Dentro del comité había ya movimientos que buscaban encauzar el partido en lo posible. Estaba, por ejemplo, el conocido como Sarbanes Substitute, un artículo de impeachment que acusaba al presidente de violar su juramento de preservar, proteger y defender la Constitución por obstruir la Justicia e impedir la investigación de los sucesos ocurridos en el complejo Watergate.

Esta acusación era el producto de la colaboración entre siete republicanos y siete demócratas, todos ellos cercanos a Nixon. Todos ellos, pues, eran personas naturalmente partidarias del presidente, pero que habían llegado a la conclusión de que Nixon debía ser juzgado políticamente, aunque de una manera, digamos, desapasionada. Los redactores se hicieron famosos como The Fragile Coalition.

Para entonces, estaba claro que de los 21 demócratas del comité, 18 votarían a favor del melocotoneo del presidente bajo cualquiera de los cargos que se habían propuesto. Entre los 17 republicanos, había 10 que parecían dispuestos a defender a Nixon en todo caso. La situación estaba tan enfrentada que dio argumentos a la Frágil Coalición en favor de un proceso tranquilo. Y se llevaron el gato al agua, 27 a favor, 11 en contra. Si el 71% del comité votaba a favor del impeachment, todas las apuestas eran de que se produciría.

Nada más votar, Rodino ordenó que se desalojase la sala a pelo puta. Habían llegado informes de que había despegado un avión que pretendía estrellarse contra el edificio Rayburn o, tal vez, el Capitolio (un tipo de atentado que, como sabemos, tardaría 27 años en producirse). Se hablaba de que había “unidades militares fieles al presidente”, en un lenguaje desconocido en un país que está acostumbrado a que todas las unidades militares sean fieles al presidente.

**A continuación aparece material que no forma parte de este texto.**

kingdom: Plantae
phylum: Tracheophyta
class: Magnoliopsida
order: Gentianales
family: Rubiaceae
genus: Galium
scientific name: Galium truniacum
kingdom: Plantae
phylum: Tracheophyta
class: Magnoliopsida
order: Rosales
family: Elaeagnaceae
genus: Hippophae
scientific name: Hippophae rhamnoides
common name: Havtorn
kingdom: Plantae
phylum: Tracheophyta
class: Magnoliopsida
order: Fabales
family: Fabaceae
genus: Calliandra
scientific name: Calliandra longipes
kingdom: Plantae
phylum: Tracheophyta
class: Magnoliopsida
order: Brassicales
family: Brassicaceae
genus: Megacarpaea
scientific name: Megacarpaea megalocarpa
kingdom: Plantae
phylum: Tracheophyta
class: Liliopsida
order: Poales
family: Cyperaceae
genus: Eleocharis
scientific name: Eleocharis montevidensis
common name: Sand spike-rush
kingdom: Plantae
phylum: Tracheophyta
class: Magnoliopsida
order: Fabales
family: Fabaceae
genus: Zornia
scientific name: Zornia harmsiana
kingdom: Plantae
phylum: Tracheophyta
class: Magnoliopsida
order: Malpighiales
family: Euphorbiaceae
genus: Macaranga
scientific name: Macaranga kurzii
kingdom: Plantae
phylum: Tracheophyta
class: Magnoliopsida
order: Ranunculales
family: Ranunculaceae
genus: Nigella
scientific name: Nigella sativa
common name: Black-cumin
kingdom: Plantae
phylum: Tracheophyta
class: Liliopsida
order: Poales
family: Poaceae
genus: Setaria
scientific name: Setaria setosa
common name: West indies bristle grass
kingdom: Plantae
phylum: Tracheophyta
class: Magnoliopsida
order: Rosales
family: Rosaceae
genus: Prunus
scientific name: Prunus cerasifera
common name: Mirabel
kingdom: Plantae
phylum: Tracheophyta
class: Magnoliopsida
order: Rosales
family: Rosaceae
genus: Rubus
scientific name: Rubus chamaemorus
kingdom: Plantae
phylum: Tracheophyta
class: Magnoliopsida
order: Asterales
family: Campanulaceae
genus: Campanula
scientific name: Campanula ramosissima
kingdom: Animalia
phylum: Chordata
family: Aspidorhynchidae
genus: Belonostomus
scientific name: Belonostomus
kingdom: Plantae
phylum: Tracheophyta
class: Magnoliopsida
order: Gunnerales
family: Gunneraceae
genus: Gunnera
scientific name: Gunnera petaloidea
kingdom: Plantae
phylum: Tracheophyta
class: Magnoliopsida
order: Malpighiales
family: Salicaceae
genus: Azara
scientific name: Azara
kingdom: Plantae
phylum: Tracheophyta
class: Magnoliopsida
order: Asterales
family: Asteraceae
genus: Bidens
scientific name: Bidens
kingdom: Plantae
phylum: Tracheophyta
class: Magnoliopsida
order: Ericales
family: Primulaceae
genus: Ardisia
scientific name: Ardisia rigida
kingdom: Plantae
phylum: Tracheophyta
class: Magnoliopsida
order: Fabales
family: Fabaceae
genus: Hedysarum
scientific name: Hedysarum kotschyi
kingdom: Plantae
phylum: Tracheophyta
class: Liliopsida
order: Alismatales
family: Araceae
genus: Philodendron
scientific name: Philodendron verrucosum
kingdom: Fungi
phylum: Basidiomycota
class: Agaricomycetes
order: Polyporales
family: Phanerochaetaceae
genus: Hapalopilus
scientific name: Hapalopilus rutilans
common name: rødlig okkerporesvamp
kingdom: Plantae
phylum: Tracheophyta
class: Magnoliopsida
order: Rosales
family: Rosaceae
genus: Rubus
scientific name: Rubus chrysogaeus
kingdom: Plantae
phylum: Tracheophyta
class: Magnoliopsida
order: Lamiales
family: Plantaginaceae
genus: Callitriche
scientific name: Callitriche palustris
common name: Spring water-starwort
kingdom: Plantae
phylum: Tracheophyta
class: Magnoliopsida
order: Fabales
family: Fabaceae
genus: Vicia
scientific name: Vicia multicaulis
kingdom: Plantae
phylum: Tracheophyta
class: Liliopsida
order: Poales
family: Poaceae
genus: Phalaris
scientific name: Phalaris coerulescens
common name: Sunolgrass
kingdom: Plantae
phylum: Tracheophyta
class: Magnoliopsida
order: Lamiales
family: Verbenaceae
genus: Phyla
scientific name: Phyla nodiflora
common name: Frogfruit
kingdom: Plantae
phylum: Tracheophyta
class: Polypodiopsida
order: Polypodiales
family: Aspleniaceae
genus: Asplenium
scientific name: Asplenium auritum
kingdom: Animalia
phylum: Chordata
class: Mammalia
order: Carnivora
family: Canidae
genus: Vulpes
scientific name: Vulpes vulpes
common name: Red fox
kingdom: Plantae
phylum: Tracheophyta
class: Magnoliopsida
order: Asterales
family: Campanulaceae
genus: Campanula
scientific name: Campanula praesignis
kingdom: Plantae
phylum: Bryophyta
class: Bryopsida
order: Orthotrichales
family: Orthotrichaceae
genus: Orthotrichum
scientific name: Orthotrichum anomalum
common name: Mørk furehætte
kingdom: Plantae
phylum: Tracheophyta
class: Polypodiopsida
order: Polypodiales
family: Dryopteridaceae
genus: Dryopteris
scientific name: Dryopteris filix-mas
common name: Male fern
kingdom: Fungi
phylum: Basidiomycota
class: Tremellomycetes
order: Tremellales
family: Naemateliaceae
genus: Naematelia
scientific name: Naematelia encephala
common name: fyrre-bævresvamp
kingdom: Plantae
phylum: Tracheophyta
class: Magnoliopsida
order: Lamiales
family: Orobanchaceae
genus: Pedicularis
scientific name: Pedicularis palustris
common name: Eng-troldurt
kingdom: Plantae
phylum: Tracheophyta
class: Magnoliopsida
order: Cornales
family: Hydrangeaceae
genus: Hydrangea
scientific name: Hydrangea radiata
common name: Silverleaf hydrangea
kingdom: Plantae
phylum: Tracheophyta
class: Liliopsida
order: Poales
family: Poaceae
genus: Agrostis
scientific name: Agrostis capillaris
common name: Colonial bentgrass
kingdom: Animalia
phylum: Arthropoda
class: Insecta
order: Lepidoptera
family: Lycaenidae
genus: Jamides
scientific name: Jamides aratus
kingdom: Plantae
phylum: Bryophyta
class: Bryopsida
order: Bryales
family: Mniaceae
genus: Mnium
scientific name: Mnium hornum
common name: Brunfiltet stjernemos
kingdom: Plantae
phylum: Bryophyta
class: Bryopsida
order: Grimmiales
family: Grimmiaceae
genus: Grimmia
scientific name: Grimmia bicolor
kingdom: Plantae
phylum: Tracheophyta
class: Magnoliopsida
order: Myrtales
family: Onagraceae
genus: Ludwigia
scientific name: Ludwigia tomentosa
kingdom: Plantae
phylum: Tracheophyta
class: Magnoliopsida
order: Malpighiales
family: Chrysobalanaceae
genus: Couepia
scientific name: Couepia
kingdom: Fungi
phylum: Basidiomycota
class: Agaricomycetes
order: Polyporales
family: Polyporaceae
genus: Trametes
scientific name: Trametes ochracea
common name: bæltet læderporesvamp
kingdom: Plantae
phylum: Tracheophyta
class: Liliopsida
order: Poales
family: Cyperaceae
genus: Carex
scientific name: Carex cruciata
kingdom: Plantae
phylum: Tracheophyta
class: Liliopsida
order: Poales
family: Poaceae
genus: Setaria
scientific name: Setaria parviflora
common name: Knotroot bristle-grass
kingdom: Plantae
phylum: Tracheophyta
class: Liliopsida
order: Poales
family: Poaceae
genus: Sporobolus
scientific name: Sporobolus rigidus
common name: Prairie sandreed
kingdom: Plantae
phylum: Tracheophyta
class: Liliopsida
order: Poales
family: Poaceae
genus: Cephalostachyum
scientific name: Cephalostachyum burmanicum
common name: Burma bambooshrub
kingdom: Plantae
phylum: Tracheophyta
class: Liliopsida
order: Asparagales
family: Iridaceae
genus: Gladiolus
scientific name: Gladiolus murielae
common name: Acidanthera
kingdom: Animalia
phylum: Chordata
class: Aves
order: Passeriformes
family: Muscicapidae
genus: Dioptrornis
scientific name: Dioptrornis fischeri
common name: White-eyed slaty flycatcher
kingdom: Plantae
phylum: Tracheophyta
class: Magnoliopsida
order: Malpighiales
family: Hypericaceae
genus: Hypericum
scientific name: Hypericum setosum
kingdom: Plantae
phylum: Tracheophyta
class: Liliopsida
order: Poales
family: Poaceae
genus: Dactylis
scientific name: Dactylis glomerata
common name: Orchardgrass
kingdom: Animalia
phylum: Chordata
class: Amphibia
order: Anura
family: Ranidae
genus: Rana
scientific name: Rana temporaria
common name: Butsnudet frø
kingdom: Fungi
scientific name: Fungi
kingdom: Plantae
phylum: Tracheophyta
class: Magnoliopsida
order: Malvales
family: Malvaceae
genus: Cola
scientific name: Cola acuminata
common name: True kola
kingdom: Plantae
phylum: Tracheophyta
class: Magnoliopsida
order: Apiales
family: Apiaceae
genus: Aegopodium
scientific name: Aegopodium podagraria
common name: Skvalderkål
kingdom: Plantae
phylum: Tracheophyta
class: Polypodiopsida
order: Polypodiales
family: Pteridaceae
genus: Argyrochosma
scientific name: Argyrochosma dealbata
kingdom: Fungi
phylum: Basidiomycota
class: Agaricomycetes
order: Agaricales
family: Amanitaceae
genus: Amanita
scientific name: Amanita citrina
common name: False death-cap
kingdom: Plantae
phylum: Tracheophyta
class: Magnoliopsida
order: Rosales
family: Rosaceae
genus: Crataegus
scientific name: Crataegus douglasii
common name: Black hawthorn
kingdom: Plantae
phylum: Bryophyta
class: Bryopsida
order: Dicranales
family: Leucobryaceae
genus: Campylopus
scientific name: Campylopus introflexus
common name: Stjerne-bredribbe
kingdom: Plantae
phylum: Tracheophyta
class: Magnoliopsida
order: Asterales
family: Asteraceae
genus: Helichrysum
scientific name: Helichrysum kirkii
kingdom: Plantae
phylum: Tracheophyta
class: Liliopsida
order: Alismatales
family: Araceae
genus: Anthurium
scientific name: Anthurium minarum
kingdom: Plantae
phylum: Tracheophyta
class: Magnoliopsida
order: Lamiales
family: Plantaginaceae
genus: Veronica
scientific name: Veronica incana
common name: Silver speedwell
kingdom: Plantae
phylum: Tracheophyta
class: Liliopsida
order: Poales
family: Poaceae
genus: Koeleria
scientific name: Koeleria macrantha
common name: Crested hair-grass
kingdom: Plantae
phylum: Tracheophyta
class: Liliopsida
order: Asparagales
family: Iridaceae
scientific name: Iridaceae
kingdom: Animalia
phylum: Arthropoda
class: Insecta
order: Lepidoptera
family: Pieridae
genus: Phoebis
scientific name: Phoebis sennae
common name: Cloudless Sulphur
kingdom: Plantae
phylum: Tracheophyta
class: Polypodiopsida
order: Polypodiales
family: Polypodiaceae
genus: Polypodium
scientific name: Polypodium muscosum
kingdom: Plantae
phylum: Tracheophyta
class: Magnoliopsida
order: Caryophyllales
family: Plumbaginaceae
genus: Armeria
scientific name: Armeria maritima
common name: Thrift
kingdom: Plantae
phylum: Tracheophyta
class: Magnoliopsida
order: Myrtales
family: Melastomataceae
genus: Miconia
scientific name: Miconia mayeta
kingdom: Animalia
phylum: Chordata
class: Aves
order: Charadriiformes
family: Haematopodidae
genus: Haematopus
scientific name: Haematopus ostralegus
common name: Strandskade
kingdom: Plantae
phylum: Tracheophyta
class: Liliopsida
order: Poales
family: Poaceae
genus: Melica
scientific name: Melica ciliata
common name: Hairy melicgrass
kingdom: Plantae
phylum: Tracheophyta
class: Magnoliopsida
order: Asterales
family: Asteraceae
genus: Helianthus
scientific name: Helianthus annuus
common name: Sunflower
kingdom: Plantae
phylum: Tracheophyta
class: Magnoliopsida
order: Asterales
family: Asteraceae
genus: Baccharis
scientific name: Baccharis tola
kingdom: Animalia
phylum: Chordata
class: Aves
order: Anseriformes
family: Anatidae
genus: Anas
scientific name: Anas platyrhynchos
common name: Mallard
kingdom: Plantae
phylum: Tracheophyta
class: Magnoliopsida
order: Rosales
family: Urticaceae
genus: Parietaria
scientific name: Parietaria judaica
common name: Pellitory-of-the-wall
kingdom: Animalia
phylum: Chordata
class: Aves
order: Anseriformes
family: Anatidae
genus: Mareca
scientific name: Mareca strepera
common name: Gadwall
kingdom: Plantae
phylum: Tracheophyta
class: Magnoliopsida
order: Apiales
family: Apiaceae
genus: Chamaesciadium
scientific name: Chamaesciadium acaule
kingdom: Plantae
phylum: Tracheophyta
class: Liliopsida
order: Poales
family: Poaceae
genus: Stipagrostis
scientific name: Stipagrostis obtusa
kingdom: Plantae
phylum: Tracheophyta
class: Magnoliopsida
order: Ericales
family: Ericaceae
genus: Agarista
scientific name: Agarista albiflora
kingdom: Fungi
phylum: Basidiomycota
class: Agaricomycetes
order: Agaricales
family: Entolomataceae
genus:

El país estaba como estaba. Inflación del 12%. El barril de petróleo, que menos de un año antes costaba 2 dólares con 70, valía entonces 11 pavos. Algunos días antes de los hearings del comité, una presentadora de televisión había hecho historia con un episodio que yo creo que tenía en la cabeza Sidney Lumet cuando filmó Network en 1976. La mujer, Christine Chubbuck, presentaba un programa de charlas llamado Suncoast Digest. El dueño de su cadena, sin embargo, había dado órdenes de dar prioridad a las noticias con sangre, por lo que el tiempo de su programa fue recortado porque había un tiroteo en un restaurante. Cuando pasó aquello, la presentadora dijo a cámara: “en coherencia con la política del Canal 40 de facilitarles lo último en sangre, van a ser ustedes testigos de un suicidio”; y se disparó en la cabeza.

Una semana después de la reunión del comité, John Connally, un prometedor político que parece ser Nixon esperaba que fuese su sucesor, fue encontrado culpable en el caso del dinero de los lecheros; asimismo, John Dean también fue sentenciado. Los cargos propuestos por la Frágil Coalición relacionados con la obstrucción a la Justicia y la desobediencia de órdenes judiciales fueron apoyados. El 66% de los estadounidenses apoyaba la expulsión de su presidente.

La Casa Blanca pospuso la reunión habitual de Prensa de los lunes a las 11. Ese mismo día, Woodward y Bernstein publicaron en el Washington Post que la razón era que en las nuevas transcripciones que tenían que facilitar había aparecido algo jodido. Un montón de periodistas que, debido a las fechas, se habían ido de vacaciones, fueron convocados de vuelta a pelo puta. Miembros de la Frágil Coalición que también se habían ido, regresaron aussi.

Tras mucho esperar y mucha rumorología, Ron Ziegler apareció por fin en la sala de prensa a mediodía. Tenía los ojos rojos y se limitó a anunciar que el presidente hablaría en televisión esa noche. Así, a la hora de los informativos de la tarde, se supo que Nixon había admitido que había guardado evidencias frente al Comité Judicial.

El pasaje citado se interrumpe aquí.